Covid-19 : une BD de propagande chinoise enrubannée

11 avril 2020 0 commentaire
  • Pour retracer deux mois et demi de pandémie en Chine, le Quotidien du Peuple publie une bande dessinée numérique sous forme de rouleau. Au-delà de l'évidente propagande du Parti Communiste, la bande déploie un remarquable mélange entre traditions picturales et créations high tech.

Le 8 avril, la ville de Wuhan et ses onze millions d’habitants est sortie d’un sévère confinement de soixante-dix-sept jours. En général, le soulagement règne en Chine après deux mois de cauchemar que nous-même éprouvons aujourd’hui. Témoin de ce printemps tardif, ce curieux objet numérique diffusé par le Quotidien du Peuple (Renmin Ribao). Le vénérable journal, organe officiel du Parti Communiste depuis octobre 1949, sait utiliser les technologies modernes comme cette bande dessinée pour smartphones diffusée sur Internet.

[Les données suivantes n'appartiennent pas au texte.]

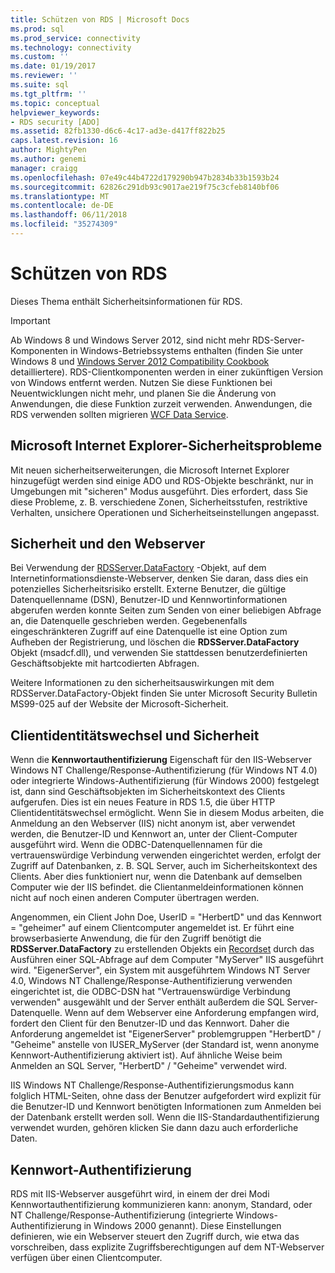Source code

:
 ```yaml
---
title: Schützen von RDS | Microsoft Docs
ms.prod: sql
ms.prod_service: connectivity
ms.technology: connectivity
ms.custom: ''
ms.date: 01/19/2017
ms.reviewer: ''
ms.suite: sql
ms.tgt_pltfrm: ''
ms.topic: conceptual
helpviewer_keywords:
- RDS security [ADO]
ms.assetid: 82fb1330-d6c6-4c17-ad3e-d417ff822b25
caps.latest.revision: 16
author: MightyPen
ms.author: genemi
manager: craigg
ms.openlocfilehash: 07e49c44b4722d179290b947b2834b33b1593b24
ms.sourcegitcommit: 62826c291db93c9017ae219f75c3cfeb8140bf06
ms.translationtype: MT
ms.contentlocale: de-DE
ms.lasthandoff: 06/11/2018
ms.locfileid: "35274309"
---
```

# <a name="securing-rds-applications"></a>Schützen von RDS
Dieses Thema enthält Sicherheitsinformationen für RDS.  
  
> [!IMPORTANT]
>  Ab Windows 8 und Windows Server 2012, sind nicht mehr RDS-Server-Komponenten in Windows-Betriebssystems enthalten (finden Sie unter Windows 8 und [Windows Server 2012 Compatibility Cookbook](https://www.microsoft.com/en-us/download/details.aspx?id=27416) detailliertere). RDS-Clientkomponenten werden in einer zukünftigen Version von Windows entfernt werden. Nutzen Sie diese Funktionen bei Neuentwicklungen nicht mehr, und planen Sie die Änderung von Anwendungen, die diese Funktion zurzeit verwenden. Anwendungen, die RDS verwenden sollten migrieren [WCF Data Service](http://go.microsoft.com/fwlink/?LinkId=199565).  
  
## <a name="microsoft-internet-explorer-security-issues"></a>Microsoft Internet Explorer-Sicherheitsprobleme  
 Mit neuen sicherheitserweiterungen, die Microsoft Internet Explorer hinzugefügt werden sind einige ADO und RDS-Objekte beschränkt, nur in Umgebungen mit "sicheren" Modus ausgeführt. Dies erfordert, dass Sie diese Probleme, z. B. verschiedene Zonen, Sicherheitsstufen, restriktive Verhalten, unsichere Operationen und Sicherheitseinstellungen angepasst.  
  
## <a name="security-and-your-web-server"></a>Sicherheit und den Webserver  
 Bei Verwendung der [RDSServer.DataFactory](../../../ado/reference/rds-api/datafactory-object-rdsserver.md) -Objekt, auf dem Internetinformationsdienste-Webserver, denken Sie daran, dass dies ein potenzielles Sicherheitsrisiko erstellt. Externe Benutzer, die gültige Datenquellenname (DSN), Benutzer-ID und Kennwortinformationen abgerufen werden konnte Seiten zum Senden von einer beliebigen Abfrage an, die Datenquelle geschrieben werden. Gegebenenfalls eingeschränkteren Zugriff auf eine Datenquelle ist eine Option zum Aufheben der Registrierung, und löschen die **RDSServer.DataFactory** Objekt (msadcf.dll), und verwenden Sie stattdessen benutzerdefinierten Geschäftsobjekte mit hartcodierten Abfragen.  
  
 Weitere Informationen zu den sicherheitsauswirkungen mit dem RDSServer.DataFactory-Objekt finden Sie unter Microsoft Security Bulletin MS99-025 auf der Website der Microsoft-Sicherheit.  
  
## <a name="client-impersonation-and-security"></a>Clientidentitätswechsel und Sicherheit  
 Wenn die **Kennwortauthentifizierung** Eigenschaft für den IIS-Webserver Windows NT Challenge/Response-Authentifizierung (für Windows NT 4.0) oder integrierte Windows-Authentifizierung (für Windows 2000) festgelegt ist, dann sind Geschäftsobjekten im Sicherheitskontext des Clients aufgerufen. Dies ist ein neues Feature in RDS 1.5, die über HTTP Clientidentitätswechsel ermöglicht. Wenn Sie in diesem Modus arbeiten, die Anmeldung an den Webserver (IIS) nicht anonym ist, aber verwendet werden, die Benutzer-ID und Kennwort an, unter der Client-Computer ausgeführt wird. Wenn die ODBC-Datenquellennamen für die vertrauenswürdige Verbindung verwenden eingerichtet werden, erfolgt der Zugriff auf Datenbanken, z. B. SQL Server, auch im Sicherheitskontext des Clients. Aber dies funktioniert nur, wenn die Datenbank auf demselben Computer wie der IIS befindet. die Clientanmeldeinformationen können nicht auf noch einen anderen Computer übertragen werden.  
  
 Angenommen, ein Client John Doe, UserID = "HerbertD" und das Kennwort = "geheimer" auf einem Clientcomputer angemeldet ist. Er führt eine browserbasierte Anwendung, die für den Zugriff benötigt die **RDSServer.DataFactory** zu erstellenden Objekts ein [Recordset](../../../ado/reference/ado-api/recordset-object-ado.md) durch das Ausführen einer SQL-Abfrage auf dem Computer "MyServer" IIS ausgeführt wird. "EigenerServer", ein System mit ausgeführtem Windows NT Server 4.0, Windows NT Challenge/Response-Authentifizierung verwenden eingerichtet ist, die ODBC-DSN hat "Vertrauenswürdige Verbindung verwenden" ausgewählt und der Server enthält außerdem die SQL Server-Datenquelle. Wenn auf dem Webserver eine Anforderung empfangen wird, fordert den Client für den Benutzer-ID und das Kennwort. Daher die Anforderung angemeldet ist "EigenerServer" problemgruppen "HerbertD" / "Geheime" anstelle von IUSER_MyServer (der Standard ist, wenn anonyme Kennwort-Authentifizierung aktiviert ist). Auf ähnliche Weise beim Anmelden an SQL Server, "HerbertD" / "Geheime" verwendet wird.  
  
 IIS Windows NT Challenge/Response-Authentifizierungsmodus kann folglich HTML-Seiten, ohne dass der Benutzer aufgefordert wird explizit für die Benutzer-ID und Kennwort benötigten Informationen zum Anmelden bei der Datenbank erstellt werden soll. Wenn die IIS-Standardauthentifizierung verwendet wurden, gehören klicken Sie dann dazu auch erforderliche Daten.  
  
## <a name="password-authentication"></a>Kennwort-Authentifizierung  
 RDS mit IIS-Webserver ausgeführt wird, in einem der drei Modi Kennwortauthentifizierung kommunizieren kann: anonym, Standard, oder NT Challenge/Response-Authentifizierung (integrierte Windows-Authentifizierung in Windows 2000 genannt). Diese Einstellungen definieren, wie ein Webserver steuert den Zugriff durch, wie etwa das vorschreiben, dass explizite Zugriffsberechtigungen auf dem NT-Webserver verfügen über einen Clientcomputer.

Covid-19 : une BD de propagande chinoise enrubannée
© Renmin Ribao

En défilement horizontal l’Atlas anti-épidémique de la Chine – tel que Google traduit l’œuvre – offre un panorama des événements à Wuhan d’où la pandémie est partie et là où elle a frappé le plus fortement.

Tout commence en gaieté par les fêtes du Printemps, ce que nous appelons le « Nouvel an chinois », qui commençaient cette année le 23 janvier. À cette occasion, des millions de personnes rejoignent leurs familles parfois à des milliers de kilomètres de leur domicile… Tel que le montre ce ruban de pixels, le virus a commencé sa propagation à cette date, forçant la réaction des autorités.

© Renmin Ribao

Ainsi, une famille de travailleurs migrants qui revient à son village natal après trois ans d’absence se voit étroitement contrôlée. Wuhan et sa majestueuse Pagode de la grue jaune qu’ils quittaient le temps d’une semaine de vacances est paralysée pour plus de deux mois.

Le récit dessiné montre la mobilisation du pays, la construction de deux hôpitaux en un éclair, l’envoi de volontaires venus de Chengdu, celui de masques de protection manquants dans la ville et arrivés par la route, le rail ou l’air… De nombreuses scènes dépeintes rappellent notre actualité, l’épuisement du personnel médical, l’enseignement à distance, la livraison de marchandises aux plus âgés et la lueur d’espoir qui apparaît.

On n’évite pas la mise en exergue de l’action « positive » de l’ensemble des rouages du Parti et de ses membres, tous cercles sociaux confondus, sortant vainqueur de la guerre contre le virus.

© Renmin Ribao

Style pompier, vision univoque, ce rouleau est une opération de propagande. Pas question ici d’évoquer par exemple, le Docteur Li emprisonné pour avoir alerté ses collègues sur l’apparition de la maladie dès décembre 2019.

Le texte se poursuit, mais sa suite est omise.